On the trade front, let's clear out the trade dinosaurs in
Washington and replace them with a Professional Trade Corps whose
loyalty to the U.S. is unquestioned and whose negotiating skills
are world class. Then, let's prohibit our negotiators from going
to work on behalf of foreign interests once they leave government.
Stand united with us for an America that exports more than she
imports. Let's create real wealth here at home, not just money for
a few, and use the power of our marketplace to pry open the closed
markets of the world.'
Concurrently, America should only sign free trade agreements
with free people. Let's use our economic power to jump start
democracy and rising living standards elsewhere. [Why should we
ratchet down our wages here due to lopsided trade agreements that
favor goods produced by low-wage workers living under undemocratic
regimes?]
And, how about balancing America's budgets with no foreign
borrowing? Let's reinvigorate the quality of self-reliance and
reduce our debt level so it does not outstrip our ability to pay it
back. Why can't our U.S. Treasury embark upon a "Save the U.S.A"

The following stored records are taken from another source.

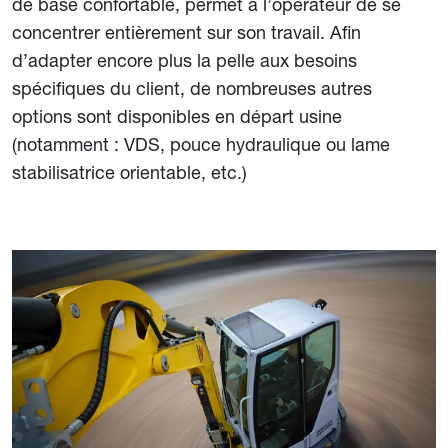
de base confortable, permet à l’opérateur de se
concentrer entièrement sur son travail. Afin
d’adapter encore plus la pelle aux besoins
spécifiques du client, de nombreuses autres
options sont disponibles en départ usine
(notamment : VDS, pouce hydraulique ou lame
stabilisatrice orientable, etc.)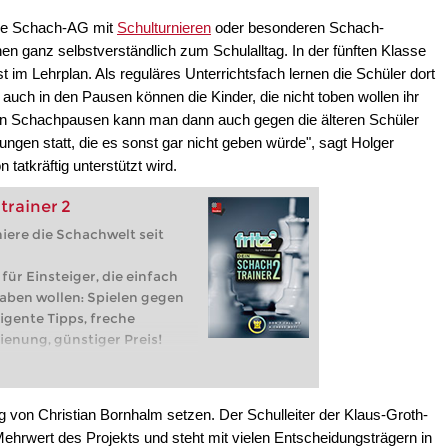
iche Schach-AG mit
Schulturnieren
oder besonderen Schach-
en ganz selbstverständlich zum Schulalltag. In der fünften Klasse
t im Lehrplan. Als reguläres Unterrichtsfach lernen die Schüler dort
 auch in den Pausen können die Kinder, die nicht toben wollen ihr
en Schachpausen kann man dann auch gegen die älteren Schüler
ungen statt, die es sonst gar nicht geben würde", sagt Holger
atkräftig unterstützt wird.
trainer 2
niere die Schachwelt seit
r Einsteiger, die einfach
aben wollen: Spielen gegen
lligente Tipps, freche
ienung, günstiger Preis!
: dieses Programm ist keine
 Fritz18 und nicht
von Christian Bornhalm setzen. Der Schulleiter der Klaus-Groth-
hrwert des Projekts und steht mit vielen Entscheidungsträgern in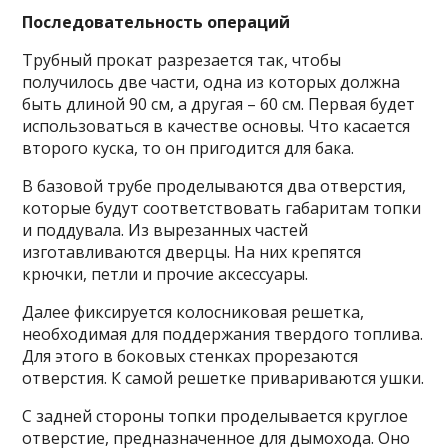
Последовательность операций
Трубный прокат разрезается так, чтобы
получилось две части, одна из которых должна
быть длиной 90 см, а другая – 60 см. Первая будет
использоваться в качестве основы. Что касается
второго куска, то он пригодится для бака.
В базовой трубе проделываются два отверстия,
которые будут соответствовать габаритам топки
и поддувала. Из вырезанных частей
изготавливаются дверцы. На них крепятся
крючки, петли и прочие аксессуары.
Далее фиксируется колосниковая решетка,
необходимая для поддержания твердого топлива.
Для этого в боковых стенках прорезаются
отверстия. К самой решетке привариваются ушки.
С задней стороны топки проделывается круглое
отверстие, предназначенное для дымохода. Оно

campaign in which our U.S. Treasury bonds are offered for sale at
post offices, denominated at prices affordable to everyone, so
America is again owned by Americans. And while we're at it, let's
wean America from our dangerous dependence on foreign sources of
energy and move to an energy self-sufficient nation with new fuels
and sources of power to sustain life in the 21st century.
Our generation must advance the edge of freedom and
representative democracy to the world's people given expression by
our Statue of Liberty. For our earth, which will grow by 85 million
people a year, we aspire to more advanced and civilized peoples,
cleaner water, purer air, sustainable forests, the restoration of
our oceans, and an end to nuclear proliferation.
So let's infuse the spirit of America with renewed optimism
Carl Sandberg captured when he eloquently penned "I see America,
not in the setting sun of a black night . . . I see America in the
crimson light of a rising sun, fresh from the burning, creative
hand of God. I see great days ahead."